I have Empty Nose Syndrome (ENS) after sinus surgery. I had the surgery because I had chronic sinusitis and the doctor wanted to open up my nasal passages. Now I’m dizzy, groggy and have difficulty breathing. I often feel like I can’t breathe even though my nose feels extremely wide open. I can’t concentrate; I’m anxious and depressed. Is this my doctor’s fault?
A: Empty Nose Syndrome is a little known but debilitating condition caused by excess removal of the turbinate bones in your nose. Without a complete review of medical records and a discussion with a medical expert, it cannot be determined whether your specific case involved medical negligence.

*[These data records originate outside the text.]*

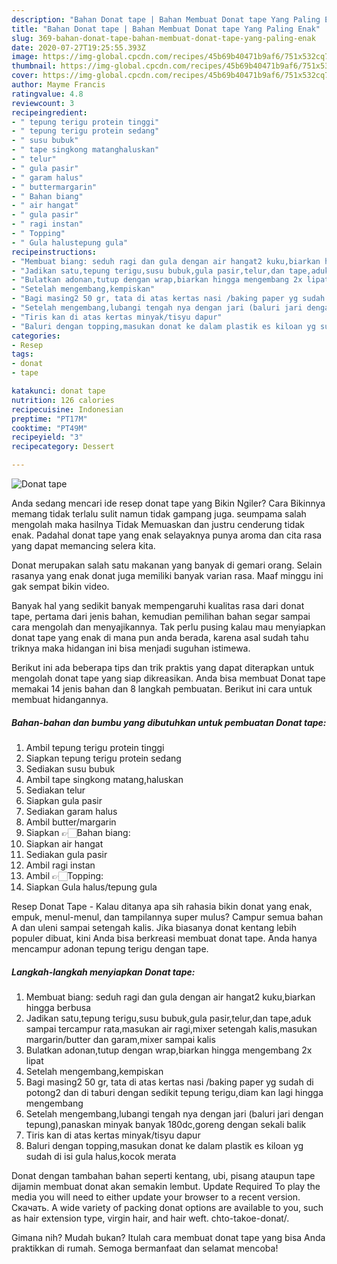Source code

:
 ```yaml
---
description: "Bahan Donat tape | Bahan Membuat Donat tape Yang Paling Enak"
title: "Bahan Donat tape | Bahan Membuat Donat tape Yang Paling Enak"
slug: 369-bahan-donat-tape-bahan-membuat-donat-tape-yang-paling-enak
date: 2020-07-27T19:25:55.393Z
image: https://img-global.cpcdn.com/recipes/45b69b40471b9af6/751x532cq70/donat-tape-foto-resep-utama.jpg
thumbnail: https://img-global.cpcdn.com/recipes/45b69b40471b9af6/751x532cq70/donat-tape-foto-resep-utama.jpg
cover: https://img-global.cpcdn.com/recipes/45b69b40471b9af6/751x532cq70/donat-tape-foto-resep-utama.jpg
author: Mayme Francis
ratingvalue: 4.8
reviewcount: 3
recipeingredient:
- " tepung terigu protein tinggi"
- " tepung terigu protein sedang"
- " susu bubuk"
- " tape singkong matanghaluskan"
- " telur"
- " gula pasir"
- " garam halus"
- " buttermargarin"
- " Bahan biang"
- " air hangat"
- " gula pasir"
- " ragi instan"
- " Topping"
- " Gula halustepung gula"
recipeinstructions:
- "Membuat biang: seduh ragi dan gula dengan air hangat2 kuku,biarkan hingga berbusa"
- "Jadikan satu,tepung terigu,susu bubuk,gula pasir,telur,dan tape,aduk sampai tercampur rata,masukan air ragi,mixer setengah kalis,masukan margarin/butter dan garam,mixer sampai kalis"
- "Bulatkan adonan,tutup dengan wrap,biarkan hingga mengembang 2x lipat"
- "Setelah mengembang,kempiskan"
- "Bagi masing2 50 gr, tata di atas kertas nasi /baking paper yg sudah di potong2 dan di taburi dengan sedikit tepung terigu,diam kan lagi hingga mengembang"
- "Setelah mengembang,lubangi tengah nya dengan jari (baluri jari dengan tepung),panaskan minyak banyak 180dc,goreng dengan sekali balik"
- "Tiris kan di atas kertas minyak/tisyu dapur"
- "Baluri dengan topping,masukan donat ke dalam plastik es kiloan yg sudah di isi gula halus,kocok merata"
categories:
- Resep
tags:
- donat
- tape

katakunci: donat tape 
nutrition: 126 calories
recipecuisine: Indonesian
preptime: "PT17M"
cooktime: "PT49M"
recipeyield: "3"
recipecategory: Dessert

---
```



![Donat tape](https://img-global.cpcdn.com/recipes/45b69b40471b9af6/751x532cq70/donat-tape-foto-resep-utama.jpg)

Anda sedang mencari ide resep donat tape yang Bikin Ngiler? Cara Bikinnya memang tidak terlalu sulit namun tidak gampang juga. seumpama salah mengolah maka hasilnya Tidak Memuaskan dan justru cenderung tidak enak. Padahal donat tape yang enak selayaknya punya aroma dan cita rasa yang dapat memancing selera kita.

Donat merupakan salah satu makanan yang banyak di gemari orang. Selain rasanya yang enak donat juga memiliki banyak varian rasa. Maaf minggu ini gak sempat bikin video.

Banyak hal yang sedikit banyak mempengaruhi kualitas rasa dari donat tape, pertama dari jenis bahan, kemudian pemilihan bahan segar sampai cara mengolah dan menyajikannya. Tak perlu pusing kalau mau menyiapkan donat tape yang enak di mana pun anda berada, karena asal sudah tahu triknya maka hidangan ini bisa menjadi suguhan istimewa.


Berikut ini ada beberapa tips dan trik praktis yang dapat diterapkan untuk mengolah donat tape yang siap dikreasikan. Anda bisa membuat Donat tape memakai 14 jenis bahan dan 8 langkah pembuatan. Berikut ini cara untuk membuat hidangannya.

<!--inarticleads1-->

##### Bahan-bahan dan bumbu yang dibutuhkan untuk pembuatan Donat tape:

1. Ambil  tepung terigu protein tinggi
1. Siapkan  tepung terigu protein sedang
1. Sediakan  susu bubuk
1. Ambil  tape singkong matang,haluskan
1. Sediakan  telur
1. Siapkan  gula pasir
1. Sediakan  garam halus
1. Ambil  butter/margarin
1. Siapkan  👉🏻Bahan biang:
1. Siapkan  air hangat
1. Sediakan  gula pasir
1. Ambil  ragi instan
1. Ambil  👉🏻Topping:
1. Siapkan  Gula halus/tepung gula


Resep Donat Tape - Kalau ditanya apa sih rahasia bikin donat yang enak, empuk, menul-menul, dan tampilannya super mulus? Campur semua bahan A dan uleni sampai setengah kalis. Jika biasanya donat kentang lebih populer dibuat, kini Anda bisa berkreasi membuat donat tape. Anda hanya mencampur adonan tepung terigu dengan tape. 

<!--inarticleads2-->

##### Langkah-langkah menyiapkan Donat tape:

1. Membuat biang: seduh ragi dan gula dengan air hangat2 kuku,biarkan hingga berbusa
1. Jadikan satu,tepung terigu,susu bubuk,gula pasir,telur,dan tape,aduk sampai tercampur rata,masukan air ragi,mixer setengah kalis,masukan margarin/butter dan garam,mixer sampai kalis
1. Bulatkan adonan,tutup dengan wrap,biarkan hingga mengembang 2x lipat
1. Setelah mengembang,kempiskan
1. Bagi masing2 50 gr, tata di atas kertas nasi /baking paper yg sudah di potong2 dan di taburi dengan sedikit tepung terigu,diam kan lagi hingga mengembang
1. Setelah mengembang,lubangi tengah nya dengan jari (baluri jari dengan tepung),panaskan minyak banyak 180dc,goreng dengan sekali balik
1. Tiris kan di atas kertas minyak/tisyu dapur
1. Baluri dengan topping,masukan donat ke dalam plastik es kiloan yg sudah di isi gula halus,kocok merata


Donat dengan tambahan bahan seperti kentang, ubi, pisang ataupun tape dijamin membuat donat akan semakin lembut. Update Required To play the media you will need to either update your browser to a recent version. Скачать. A wide variety of packing donat options are available to you, such as hair extension type, virgin hair, and hair weft. chto-takoe-donat/. 

Gimana nih? Mudah bukan? Itulah cara membuat donat tape yang bisa Anda praktikkan di rumah. Semoga bermanfaat dan selamat mencoba!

Various factors are involved in the determination of whether a turbinectomy (surgical removal of turbinates) constitutes medical malpractice.
- Informed consent: if your doctor did not obtain your informed consent, that is an indication of negligence. Doctors must inform you of the procedure they will perform and describe all the important risks. If your doctor told you he or she intended to perform a septoplasty and never mentioned performing the turbinectomy that actually occurred, then you did not have a chance to give your informed consent.
- Unnecessary surgery: if your doctor misread your sinus CAT scan or MRI, then your sinus surgery could have been unnecessary.
- Negligent surgery: if your doctor’s evaluation was correct and a turbinectomy was appropriate, the surgery itself could have been performed negligently. For example, if the MRI scan did not reveal pathology in the sphenoid sinus, yet your surgeon removed large amounts of tissue there, that is an indication of potential negligence.